— WHAT TO DO —
Tally the lines in the entries below where the string "Resources" occurs. Reply with the total alone.

— RECORDED INFORMATION —
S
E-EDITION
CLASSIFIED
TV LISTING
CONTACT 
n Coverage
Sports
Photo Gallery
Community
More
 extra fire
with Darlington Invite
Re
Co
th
==
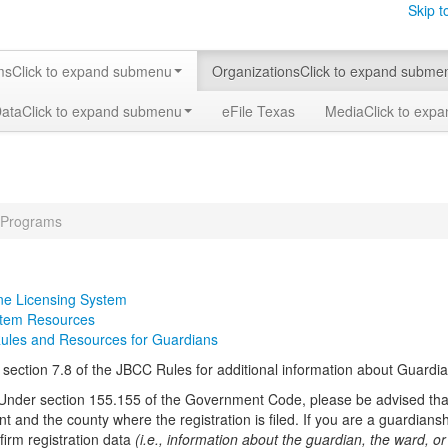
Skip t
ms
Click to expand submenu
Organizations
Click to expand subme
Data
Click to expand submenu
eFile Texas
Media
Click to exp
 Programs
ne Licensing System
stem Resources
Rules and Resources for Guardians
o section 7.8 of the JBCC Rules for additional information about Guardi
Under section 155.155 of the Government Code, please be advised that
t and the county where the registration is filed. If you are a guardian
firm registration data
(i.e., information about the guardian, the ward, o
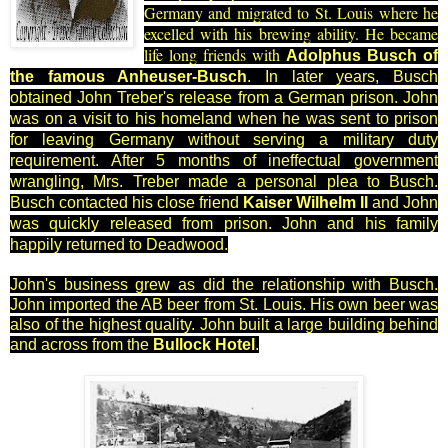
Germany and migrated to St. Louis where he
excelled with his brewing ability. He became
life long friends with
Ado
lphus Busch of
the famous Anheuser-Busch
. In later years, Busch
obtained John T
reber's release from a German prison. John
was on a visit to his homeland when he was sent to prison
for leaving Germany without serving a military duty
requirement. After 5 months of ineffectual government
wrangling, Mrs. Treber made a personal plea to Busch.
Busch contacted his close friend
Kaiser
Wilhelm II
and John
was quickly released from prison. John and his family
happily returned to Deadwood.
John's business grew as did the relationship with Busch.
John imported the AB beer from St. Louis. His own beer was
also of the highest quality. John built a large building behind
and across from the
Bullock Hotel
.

— ANSWER AREA —
2